Kirsche von Bubach
Change The Parameters A Little Bit
Otomatik Muziek
/
2020
Includes Instant Download
CS (ltd.)
9.99
OM21CS / Includes Download Code
Edition of 50 copies, riso-printed booklets
Incl. VAT plus shipping / Orders from outside the EU are exempt from VAT
Tracklist
1The Tower 4:48
2Dead Silky 2:20
3Kimberley 2:35
4Dandelion 2:54
5Magnetic Layer Cake 2:23
6Persistant Refusal 3:26
7Easy Escalator 1:43
8Waking Up Late 6:01

Susanne Dundler a.k.a. Kirsche von Bubach is a contemporary artist whose artistic expression includes video, multimedia installations and sound. She is an active member of the sound collective Dynamische Akustische Forschung (DAF). „Change The Parameters A Little Bit“ is her first release.

Recorded as one take, „Change The Parameters...“ is a rough piece of sound art, evoking reminiscence to the sounds channeled at GRM as well as the general vibe of 80’s tape underground weirdness or bringing to mind contemporaries like Pauwel de Buck (in terms of experimentation) or Jasmine Guffond (in terms of minimalism).

For an example, as much as rhythm and sequencing make up an integral part of Dundler’s playing, she doesn’t aim for a cheap shot and uses it not as a means to organize sound, but more as a specific timbre - creating a certain vibrancy, where intervals of silence are as much of importance as the more audible oscillations in between. Of course, repetition plays a vital role on this journey, but again: you won’t hear pathetic build-ups on this release. It is not about construction, but all about creation. Recorded on a microkorg with minimal setup, this music is completely unsentimental, yet deeply personal and human. It’s like with every new track, she is cartographing new ways to walk, breathe, see. The Kirsche von Bubach is defining a territory of sound while walking through it - carefully, playfully, with open ears and a distinctive sense for phenomena.

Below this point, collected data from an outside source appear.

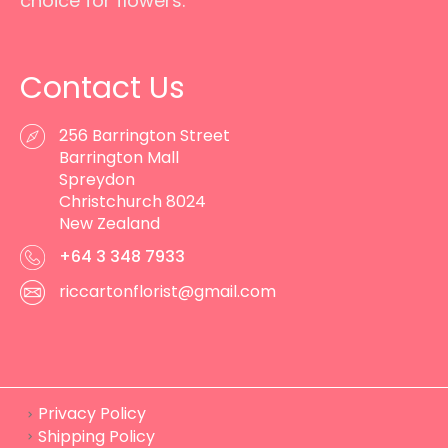
choice for flowers.
Contact Us
256 Barrington Street
Barrington Mall
Spreydon
Christchurch 8024
New Zealand
+64 3 348 7933
riccartonflorist@gmail.com
Privacy Policy
Shipping Policy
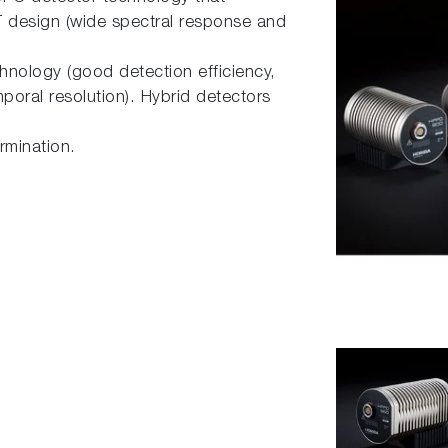
 design (wide spectral response and
hnology (good detection efficiency,
mporal resolution). Hybrid detectors
ermination.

Distilled from an hour-long improvisation and sparsely edited and produced, its rough, grainy lo-fi sound aesthetic is what holds these tracks together, as much as they work perfectly as single tracks, which is also owed to Dundler’s narrative titeling. For real - „Dead Silky“ or „Easy Escalator“ would make total sense as essays. Or take „Waking Up Late“: it takes you where it goes, harsh, yet super quirky, fucking with your perception in a super safe and open way - like this is what japanese harsh noise might sound like when you’d blow away all that toxic masculinity.

Also, as the album title suggests, you can read this one as a reflection of right now, a comment on how drastic the turning of a knob slightly into one direction or the other can change a whole system.